I have had the pleasure and privilege (as you know by now) of serving as the president of the Board of Rabbis of Southern California for the past two years representing over 260 Reform, Reconstructionist, Conservative and Orthodox rabbis in our community. This afternoon I earned the new title of “immediate past president” as Rabbi Robert Gan was installed in my place. It’s hard to convey the mixture of emotions I felt as I handed over the reigns of responsibility to Bob, but it was mostly a profound sense of gratitude to my colleagues for the honor they have afforded me these past two years.

Being a rabbi is a complex, demanding and remarkable gift in my life. I am grateful every day for the opportunities I have to interact with people on so many profound levels of meaning. I have been invited to participate in the spiritual journeys of thousands of men and women and children of all ages and religious backgrounds over the twenty-seven years since I was first ordained as a rabbi. Each soul is unique, each life is precious, and each individual I have met along the way has added something to my life even as I have been allowed to be present at so many powerful and deeply moving spiritual crossroads of theirs.

The gift of these past two years has been to add to the usual constituency of my rabbinate the many rabbis with whom I have been able to interact and serve as well. I have stood alongside colleagues from every stream of Jewish life, men and women who are deeply committed to translating the Judaism of the past into a continued vibrant Jewish future and been moved to my core by their passion, their love of the Jewish people and their search for spiritual fulfillment and the recognition of God’s presence in their lives.

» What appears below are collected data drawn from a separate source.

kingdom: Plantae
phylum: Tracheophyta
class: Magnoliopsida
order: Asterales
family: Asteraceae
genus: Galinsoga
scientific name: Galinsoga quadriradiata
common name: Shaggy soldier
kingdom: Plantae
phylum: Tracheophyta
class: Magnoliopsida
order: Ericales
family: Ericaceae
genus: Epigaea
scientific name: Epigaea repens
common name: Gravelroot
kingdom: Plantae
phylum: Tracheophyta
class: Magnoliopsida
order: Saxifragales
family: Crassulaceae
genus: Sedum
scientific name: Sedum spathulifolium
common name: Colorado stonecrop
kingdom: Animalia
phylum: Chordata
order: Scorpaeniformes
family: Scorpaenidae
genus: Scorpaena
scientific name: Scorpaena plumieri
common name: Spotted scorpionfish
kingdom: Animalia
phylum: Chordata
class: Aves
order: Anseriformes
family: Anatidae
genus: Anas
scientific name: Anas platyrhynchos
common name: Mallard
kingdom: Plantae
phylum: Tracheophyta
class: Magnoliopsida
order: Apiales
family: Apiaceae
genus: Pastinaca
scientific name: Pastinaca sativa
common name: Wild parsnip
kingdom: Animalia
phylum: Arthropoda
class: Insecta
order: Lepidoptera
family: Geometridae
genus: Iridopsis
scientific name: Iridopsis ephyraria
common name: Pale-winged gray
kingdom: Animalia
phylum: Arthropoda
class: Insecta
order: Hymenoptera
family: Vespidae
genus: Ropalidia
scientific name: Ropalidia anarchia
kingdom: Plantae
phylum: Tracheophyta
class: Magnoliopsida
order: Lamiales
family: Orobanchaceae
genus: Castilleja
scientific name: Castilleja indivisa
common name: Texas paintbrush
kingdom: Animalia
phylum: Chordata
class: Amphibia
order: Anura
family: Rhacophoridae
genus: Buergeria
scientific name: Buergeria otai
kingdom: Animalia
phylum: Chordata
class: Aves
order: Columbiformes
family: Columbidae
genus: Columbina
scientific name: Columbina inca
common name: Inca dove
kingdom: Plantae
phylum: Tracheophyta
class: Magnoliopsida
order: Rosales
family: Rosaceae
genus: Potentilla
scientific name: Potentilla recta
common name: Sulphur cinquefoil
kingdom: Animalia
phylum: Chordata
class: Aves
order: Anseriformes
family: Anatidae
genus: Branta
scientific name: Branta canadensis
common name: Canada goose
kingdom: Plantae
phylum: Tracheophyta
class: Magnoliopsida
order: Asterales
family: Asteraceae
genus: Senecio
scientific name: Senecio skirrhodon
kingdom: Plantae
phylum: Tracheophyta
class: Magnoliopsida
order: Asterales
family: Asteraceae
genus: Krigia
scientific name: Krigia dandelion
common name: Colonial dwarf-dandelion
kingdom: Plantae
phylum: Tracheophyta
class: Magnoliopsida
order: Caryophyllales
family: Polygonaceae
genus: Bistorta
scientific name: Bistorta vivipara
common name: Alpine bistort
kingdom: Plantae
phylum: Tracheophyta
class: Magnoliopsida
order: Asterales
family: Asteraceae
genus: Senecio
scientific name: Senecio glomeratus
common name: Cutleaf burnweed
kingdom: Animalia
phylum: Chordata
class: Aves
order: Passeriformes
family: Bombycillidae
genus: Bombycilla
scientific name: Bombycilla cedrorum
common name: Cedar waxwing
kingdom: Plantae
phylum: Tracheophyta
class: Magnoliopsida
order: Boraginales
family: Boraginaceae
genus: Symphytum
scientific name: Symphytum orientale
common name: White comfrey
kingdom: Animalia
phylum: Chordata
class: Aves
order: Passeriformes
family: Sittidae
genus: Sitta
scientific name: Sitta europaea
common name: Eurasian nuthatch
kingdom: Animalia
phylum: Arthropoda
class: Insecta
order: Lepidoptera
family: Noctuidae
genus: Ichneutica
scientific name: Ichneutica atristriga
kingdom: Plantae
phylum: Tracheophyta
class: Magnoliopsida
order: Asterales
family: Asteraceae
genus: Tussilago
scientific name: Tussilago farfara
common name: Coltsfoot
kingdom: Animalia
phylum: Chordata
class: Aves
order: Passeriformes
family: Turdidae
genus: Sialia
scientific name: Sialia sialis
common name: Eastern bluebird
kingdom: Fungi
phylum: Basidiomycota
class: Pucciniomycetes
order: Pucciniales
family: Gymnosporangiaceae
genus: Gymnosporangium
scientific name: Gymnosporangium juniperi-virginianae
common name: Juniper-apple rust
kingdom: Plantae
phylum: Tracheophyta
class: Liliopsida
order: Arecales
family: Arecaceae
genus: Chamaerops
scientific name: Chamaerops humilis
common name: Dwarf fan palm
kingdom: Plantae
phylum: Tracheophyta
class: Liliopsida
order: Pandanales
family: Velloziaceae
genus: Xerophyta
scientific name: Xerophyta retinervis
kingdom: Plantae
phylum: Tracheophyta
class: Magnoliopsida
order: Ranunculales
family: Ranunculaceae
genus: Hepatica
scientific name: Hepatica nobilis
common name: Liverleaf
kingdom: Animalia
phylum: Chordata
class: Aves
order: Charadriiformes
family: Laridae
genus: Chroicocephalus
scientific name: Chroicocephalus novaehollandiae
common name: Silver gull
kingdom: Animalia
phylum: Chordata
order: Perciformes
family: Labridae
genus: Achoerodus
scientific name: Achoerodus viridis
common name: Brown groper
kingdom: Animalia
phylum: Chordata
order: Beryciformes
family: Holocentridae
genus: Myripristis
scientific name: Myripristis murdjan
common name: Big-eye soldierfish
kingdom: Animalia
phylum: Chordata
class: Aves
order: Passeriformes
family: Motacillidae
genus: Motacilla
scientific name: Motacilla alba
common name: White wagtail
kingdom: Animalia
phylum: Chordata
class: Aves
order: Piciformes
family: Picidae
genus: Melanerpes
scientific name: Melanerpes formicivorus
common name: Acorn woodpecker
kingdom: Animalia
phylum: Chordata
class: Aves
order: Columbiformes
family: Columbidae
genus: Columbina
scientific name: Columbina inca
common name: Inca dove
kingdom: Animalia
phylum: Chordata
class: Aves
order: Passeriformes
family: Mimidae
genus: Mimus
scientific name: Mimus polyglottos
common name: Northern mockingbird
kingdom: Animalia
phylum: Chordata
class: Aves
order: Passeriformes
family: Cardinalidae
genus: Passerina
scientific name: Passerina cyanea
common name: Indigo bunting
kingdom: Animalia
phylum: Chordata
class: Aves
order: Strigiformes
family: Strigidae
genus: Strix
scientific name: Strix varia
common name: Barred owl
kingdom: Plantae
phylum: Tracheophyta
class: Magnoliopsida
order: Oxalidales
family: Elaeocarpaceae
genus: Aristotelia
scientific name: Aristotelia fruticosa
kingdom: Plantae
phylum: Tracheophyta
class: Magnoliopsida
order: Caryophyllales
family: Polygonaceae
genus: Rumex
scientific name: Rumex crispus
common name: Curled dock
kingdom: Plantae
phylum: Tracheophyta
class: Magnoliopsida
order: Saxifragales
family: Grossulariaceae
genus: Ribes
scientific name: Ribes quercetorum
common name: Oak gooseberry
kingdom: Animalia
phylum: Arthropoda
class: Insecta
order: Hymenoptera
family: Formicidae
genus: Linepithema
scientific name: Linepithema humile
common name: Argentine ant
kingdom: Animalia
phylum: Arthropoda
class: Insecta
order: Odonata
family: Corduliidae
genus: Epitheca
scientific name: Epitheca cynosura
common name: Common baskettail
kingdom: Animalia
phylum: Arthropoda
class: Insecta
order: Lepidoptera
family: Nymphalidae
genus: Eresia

As president I traveled to Germany and wept with colleagues in the middle of the Dachau Concentration Camp as we recalled the memory of the sacred 6 million Jewish souls of the Holocaust, stood with my Israeli family in Jerusalem at the ruins of cafes bombed by suicide bombers intent on driving the Jewish people into oblivion and turning back the clock to more barbaric times and danced with Israeli children in celebration of their Independence Day. Last week’s emotional mission to Buenos Aires was my last official presidential act and it epitomized the strength and tenacity of why for thousands of years we continue to sing am Yisrael Khai (“the Jewish people lives”) and why being part of the caring, passionate rabbinic community of Los Angeles has been such a blessing.

Each of us searches for our own special path to holiness in this life. Each of us must find our own way out of the darkness of existential aloneness into the sacred light that we only find within a Kehillat kodesh, the sacred community that is what the extended Jewish family is ultimately all about.

I was reminded today how blessed and fortunate I have been in my life to have discovered my spiritual mission in life and the opportunity to fulfill that mission as a rabbi. The entire Torah portion this week is really one long plea by God for the Jewish people to embrace a life of godliness, to follow the path of mitzvot, to live each day in harmony with God’s purpose for our lives and for the unfolding of the plan of the universe. The form that plea takes is to promise peace, wholeness, fulfillment, joy, tranquility, security, abundance, long life and an ever-present experience of God’s presence in our lives if we follow God’s sacred path and the opposite if we don’t.

To so many today the world is an increasingly frightening place. Bekhukotai reminds us that spiritual fulfillment, peace and holiness are ours to embrace every single day if we choose. Being privileged to be a rabbi has become my personal path to holiness and the discovery of God’s presence in my life and I believe that every single person on earth has a similar opportunity to find their own unique sacred path in the service of others as well.